Report every line below that carries the word "item".

** EXCERPTED RECORDS follows **

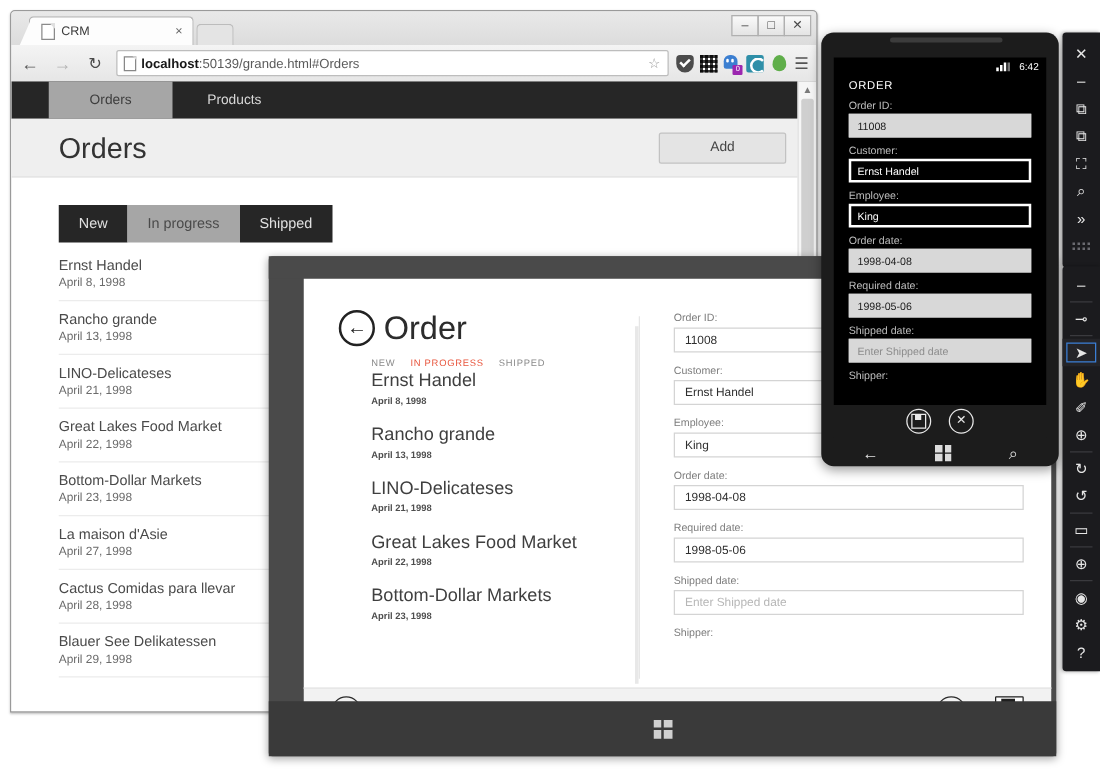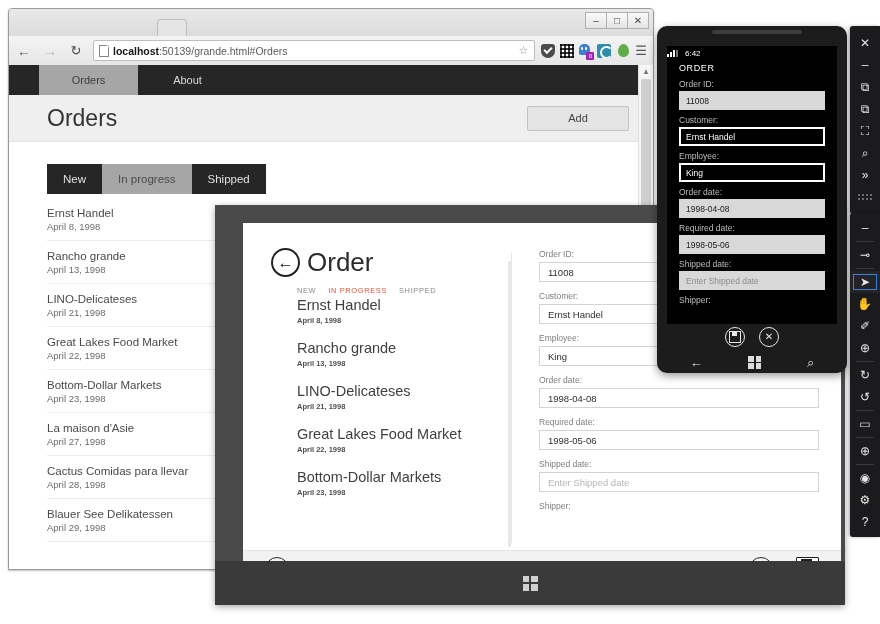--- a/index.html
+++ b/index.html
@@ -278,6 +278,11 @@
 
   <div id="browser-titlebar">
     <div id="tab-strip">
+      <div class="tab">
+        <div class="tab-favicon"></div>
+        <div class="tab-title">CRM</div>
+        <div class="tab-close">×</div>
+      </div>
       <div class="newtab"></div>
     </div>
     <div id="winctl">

** End of EXCERPTED RECORDS **
** EXCERPTED RECORDS follows **

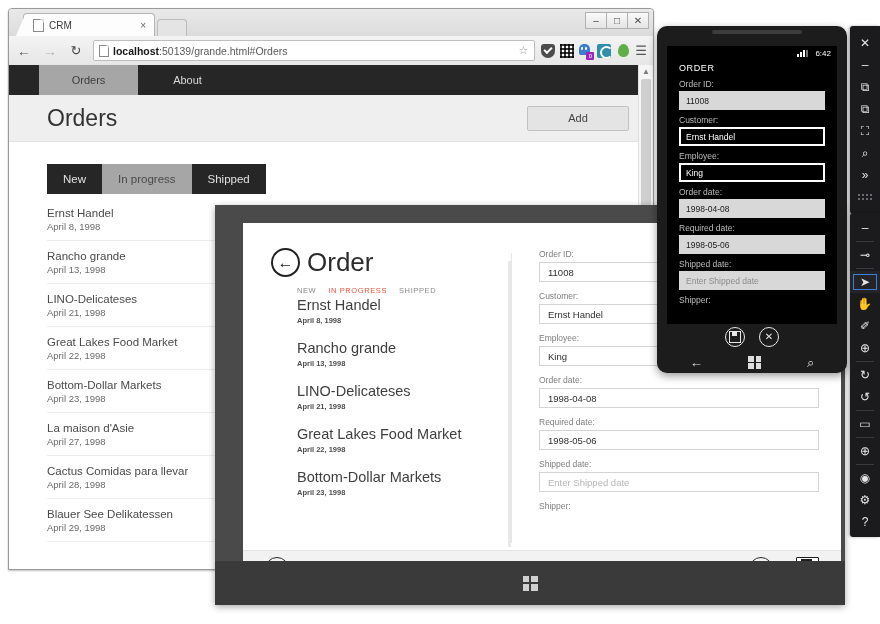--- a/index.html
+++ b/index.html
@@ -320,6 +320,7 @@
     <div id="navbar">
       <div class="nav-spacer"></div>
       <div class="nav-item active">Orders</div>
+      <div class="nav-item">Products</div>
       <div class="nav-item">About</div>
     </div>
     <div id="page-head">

** End of EXCERPTED RECORDS **

OUTPUT FOR THIS EXERCISE -
       <div class="nav-item active">Orders</div>
+      <div class="nav-item">Products</div>
       <div class="nav-item">About</div>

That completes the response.